→ **TASK MATERIAL**
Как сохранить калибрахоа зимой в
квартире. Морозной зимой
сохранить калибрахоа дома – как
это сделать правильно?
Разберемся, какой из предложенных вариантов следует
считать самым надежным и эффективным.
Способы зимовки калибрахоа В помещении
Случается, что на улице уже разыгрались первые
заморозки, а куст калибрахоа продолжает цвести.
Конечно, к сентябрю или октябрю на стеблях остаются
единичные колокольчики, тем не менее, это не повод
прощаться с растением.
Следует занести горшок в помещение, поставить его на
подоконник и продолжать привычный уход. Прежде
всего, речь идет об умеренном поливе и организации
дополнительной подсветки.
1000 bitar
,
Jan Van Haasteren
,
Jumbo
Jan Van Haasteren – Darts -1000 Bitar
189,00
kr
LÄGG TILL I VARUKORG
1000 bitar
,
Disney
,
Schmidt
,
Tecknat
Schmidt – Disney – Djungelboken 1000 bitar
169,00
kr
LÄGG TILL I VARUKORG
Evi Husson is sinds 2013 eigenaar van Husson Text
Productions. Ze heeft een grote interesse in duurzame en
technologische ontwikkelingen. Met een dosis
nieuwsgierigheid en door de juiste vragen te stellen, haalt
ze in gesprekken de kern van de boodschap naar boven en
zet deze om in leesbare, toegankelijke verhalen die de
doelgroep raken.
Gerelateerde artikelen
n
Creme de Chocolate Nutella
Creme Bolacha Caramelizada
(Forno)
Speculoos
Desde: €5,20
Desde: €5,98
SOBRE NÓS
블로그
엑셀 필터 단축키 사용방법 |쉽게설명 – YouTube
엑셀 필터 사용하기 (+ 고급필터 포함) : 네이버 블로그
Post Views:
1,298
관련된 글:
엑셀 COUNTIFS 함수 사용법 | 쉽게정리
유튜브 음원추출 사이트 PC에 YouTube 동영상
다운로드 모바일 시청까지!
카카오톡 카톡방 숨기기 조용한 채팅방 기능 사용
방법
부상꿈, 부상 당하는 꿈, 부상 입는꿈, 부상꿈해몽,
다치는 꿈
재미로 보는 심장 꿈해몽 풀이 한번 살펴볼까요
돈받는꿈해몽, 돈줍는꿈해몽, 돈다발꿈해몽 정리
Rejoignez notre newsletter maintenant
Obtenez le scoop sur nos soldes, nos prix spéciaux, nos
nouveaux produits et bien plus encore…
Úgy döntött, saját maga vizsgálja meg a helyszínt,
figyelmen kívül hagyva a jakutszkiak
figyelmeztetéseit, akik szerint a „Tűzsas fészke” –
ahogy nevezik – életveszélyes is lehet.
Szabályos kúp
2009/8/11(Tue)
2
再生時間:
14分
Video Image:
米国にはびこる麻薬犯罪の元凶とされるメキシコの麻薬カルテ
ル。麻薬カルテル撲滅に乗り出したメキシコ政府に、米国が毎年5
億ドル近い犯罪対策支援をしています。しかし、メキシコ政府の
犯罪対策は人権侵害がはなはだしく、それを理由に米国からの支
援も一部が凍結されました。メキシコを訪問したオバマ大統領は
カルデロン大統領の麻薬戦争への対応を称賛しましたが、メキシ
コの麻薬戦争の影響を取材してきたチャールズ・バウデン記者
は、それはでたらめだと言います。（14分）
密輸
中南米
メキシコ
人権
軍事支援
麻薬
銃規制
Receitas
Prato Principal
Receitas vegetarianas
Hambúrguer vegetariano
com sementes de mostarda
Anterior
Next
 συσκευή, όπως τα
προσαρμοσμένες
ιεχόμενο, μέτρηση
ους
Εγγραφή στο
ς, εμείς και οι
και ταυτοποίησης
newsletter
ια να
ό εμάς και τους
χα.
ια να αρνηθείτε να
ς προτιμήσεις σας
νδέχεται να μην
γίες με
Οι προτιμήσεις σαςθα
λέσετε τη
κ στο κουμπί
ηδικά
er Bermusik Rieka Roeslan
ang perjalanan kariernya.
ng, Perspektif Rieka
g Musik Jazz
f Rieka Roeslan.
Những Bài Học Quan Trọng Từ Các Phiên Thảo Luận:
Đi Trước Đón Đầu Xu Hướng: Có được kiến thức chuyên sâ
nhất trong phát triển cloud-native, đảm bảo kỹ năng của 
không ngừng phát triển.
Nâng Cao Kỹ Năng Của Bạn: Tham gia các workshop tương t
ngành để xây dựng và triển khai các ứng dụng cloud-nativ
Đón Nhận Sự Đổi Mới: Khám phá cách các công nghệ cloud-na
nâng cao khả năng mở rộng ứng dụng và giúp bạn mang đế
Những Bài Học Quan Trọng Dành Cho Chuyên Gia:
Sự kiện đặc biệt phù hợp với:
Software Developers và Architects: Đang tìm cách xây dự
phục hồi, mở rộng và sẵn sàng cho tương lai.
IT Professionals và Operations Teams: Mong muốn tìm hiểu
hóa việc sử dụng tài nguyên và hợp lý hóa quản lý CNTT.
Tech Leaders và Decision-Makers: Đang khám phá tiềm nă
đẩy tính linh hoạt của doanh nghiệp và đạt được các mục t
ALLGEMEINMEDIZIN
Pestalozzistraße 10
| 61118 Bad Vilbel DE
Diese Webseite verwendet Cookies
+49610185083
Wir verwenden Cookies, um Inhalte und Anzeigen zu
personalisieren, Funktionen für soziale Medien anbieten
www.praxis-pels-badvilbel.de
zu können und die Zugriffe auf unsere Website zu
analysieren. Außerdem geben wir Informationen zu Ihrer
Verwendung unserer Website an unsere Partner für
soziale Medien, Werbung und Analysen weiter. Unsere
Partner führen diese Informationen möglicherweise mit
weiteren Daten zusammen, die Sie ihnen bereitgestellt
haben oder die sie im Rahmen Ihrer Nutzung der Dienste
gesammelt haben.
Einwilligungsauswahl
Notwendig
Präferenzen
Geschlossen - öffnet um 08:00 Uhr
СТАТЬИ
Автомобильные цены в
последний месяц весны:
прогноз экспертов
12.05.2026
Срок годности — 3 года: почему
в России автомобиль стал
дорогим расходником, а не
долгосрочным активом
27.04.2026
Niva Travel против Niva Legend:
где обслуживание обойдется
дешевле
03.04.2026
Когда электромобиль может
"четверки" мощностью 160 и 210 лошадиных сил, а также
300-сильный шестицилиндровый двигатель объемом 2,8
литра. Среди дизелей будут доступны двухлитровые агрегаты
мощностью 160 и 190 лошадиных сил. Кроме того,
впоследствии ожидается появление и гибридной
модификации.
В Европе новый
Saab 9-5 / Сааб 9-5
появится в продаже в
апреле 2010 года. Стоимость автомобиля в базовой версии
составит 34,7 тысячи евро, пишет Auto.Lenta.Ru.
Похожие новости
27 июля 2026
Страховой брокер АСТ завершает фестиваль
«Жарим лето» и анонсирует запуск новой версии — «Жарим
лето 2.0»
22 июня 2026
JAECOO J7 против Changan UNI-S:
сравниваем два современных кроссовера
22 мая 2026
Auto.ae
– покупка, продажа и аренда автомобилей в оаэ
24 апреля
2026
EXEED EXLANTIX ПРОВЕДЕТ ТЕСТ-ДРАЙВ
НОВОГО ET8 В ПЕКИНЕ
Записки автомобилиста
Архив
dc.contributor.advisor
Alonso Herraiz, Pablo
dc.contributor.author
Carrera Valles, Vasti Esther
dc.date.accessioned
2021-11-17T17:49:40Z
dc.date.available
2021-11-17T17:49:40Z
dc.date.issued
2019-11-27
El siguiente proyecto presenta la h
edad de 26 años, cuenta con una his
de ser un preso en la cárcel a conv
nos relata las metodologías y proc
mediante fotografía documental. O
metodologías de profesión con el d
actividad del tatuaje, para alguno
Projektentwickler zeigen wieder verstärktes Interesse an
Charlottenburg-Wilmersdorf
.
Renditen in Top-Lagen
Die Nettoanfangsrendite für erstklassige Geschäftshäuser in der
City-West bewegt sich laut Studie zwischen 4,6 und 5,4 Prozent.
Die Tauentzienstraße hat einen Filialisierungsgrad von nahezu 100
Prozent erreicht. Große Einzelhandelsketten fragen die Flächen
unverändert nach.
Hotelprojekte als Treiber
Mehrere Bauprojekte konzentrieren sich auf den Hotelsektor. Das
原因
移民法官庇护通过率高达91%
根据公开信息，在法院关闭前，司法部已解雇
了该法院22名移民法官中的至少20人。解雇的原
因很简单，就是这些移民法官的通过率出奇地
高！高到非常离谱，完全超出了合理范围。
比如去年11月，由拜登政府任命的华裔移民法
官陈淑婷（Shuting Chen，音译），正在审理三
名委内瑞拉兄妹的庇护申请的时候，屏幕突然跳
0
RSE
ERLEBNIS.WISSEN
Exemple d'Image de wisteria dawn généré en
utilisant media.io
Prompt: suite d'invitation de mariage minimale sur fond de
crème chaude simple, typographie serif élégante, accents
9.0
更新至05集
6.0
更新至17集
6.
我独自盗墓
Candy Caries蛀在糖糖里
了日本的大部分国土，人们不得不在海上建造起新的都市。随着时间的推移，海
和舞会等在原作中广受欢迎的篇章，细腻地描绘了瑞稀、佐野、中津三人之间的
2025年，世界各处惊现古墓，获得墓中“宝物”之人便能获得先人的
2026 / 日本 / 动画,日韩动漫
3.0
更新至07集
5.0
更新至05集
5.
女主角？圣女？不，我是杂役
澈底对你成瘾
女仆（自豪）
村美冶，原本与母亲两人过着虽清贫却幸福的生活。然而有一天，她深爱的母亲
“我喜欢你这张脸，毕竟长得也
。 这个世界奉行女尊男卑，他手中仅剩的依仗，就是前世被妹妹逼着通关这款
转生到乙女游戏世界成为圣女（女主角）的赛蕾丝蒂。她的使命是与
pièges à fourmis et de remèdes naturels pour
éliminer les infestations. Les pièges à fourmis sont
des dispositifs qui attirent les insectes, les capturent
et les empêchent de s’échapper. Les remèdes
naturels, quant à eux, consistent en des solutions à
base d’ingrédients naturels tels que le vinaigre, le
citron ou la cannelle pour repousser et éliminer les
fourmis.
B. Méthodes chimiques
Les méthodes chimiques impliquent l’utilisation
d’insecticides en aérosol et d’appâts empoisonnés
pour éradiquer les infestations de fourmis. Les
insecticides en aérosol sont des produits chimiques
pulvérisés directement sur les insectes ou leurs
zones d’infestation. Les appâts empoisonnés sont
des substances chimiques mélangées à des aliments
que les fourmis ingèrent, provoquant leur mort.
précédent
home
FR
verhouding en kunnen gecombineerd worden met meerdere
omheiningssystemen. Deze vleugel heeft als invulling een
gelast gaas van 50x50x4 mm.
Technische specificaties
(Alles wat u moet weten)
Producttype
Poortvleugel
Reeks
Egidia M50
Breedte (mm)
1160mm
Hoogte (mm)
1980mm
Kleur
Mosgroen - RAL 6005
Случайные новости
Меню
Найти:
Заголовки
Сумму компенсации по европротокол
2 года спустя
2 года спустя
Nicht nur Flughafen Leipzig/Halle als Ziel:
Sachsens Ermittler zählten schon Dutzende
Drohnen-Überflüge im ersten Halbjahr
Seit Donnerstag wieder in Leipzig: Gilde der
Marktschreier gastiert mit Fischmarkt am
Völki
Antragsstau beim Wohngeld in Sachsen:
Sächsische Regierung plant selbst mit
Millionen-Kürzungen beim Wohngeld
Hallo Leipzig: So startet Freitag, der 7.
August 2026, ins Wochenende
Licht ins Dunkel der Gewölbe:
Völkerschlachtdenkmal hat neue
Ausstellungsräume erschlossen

→ **TO-DO ITEM**
Please rewrite the lines starting at the beginning of the entries and ending with the line that contains "Следует занести горшок", replacing "горшок" with "вазон" and leaving everything else unchanged.

→ **ANSWER BOX**
Как сохранить калибрахоа зимой в
квартире. Морозной зимой
сохранить калибрахоа дома – как
это сделать правильно?
Разберемся, какой из предложенных вариантов следует
считать самым надежным и эффективным.
Способы зимовки калибрахоа В помещении
Случается, что на улице уже разыгрались первые
заморозки, а куст калибрахоа продолжает цвести.
Конечно, к сентябрю или октябрю на стеблях остаются
единичные колокольчики, тем не менее, это не повод
прощаться с растением.
Следует занести вазон в помещение, поставить его на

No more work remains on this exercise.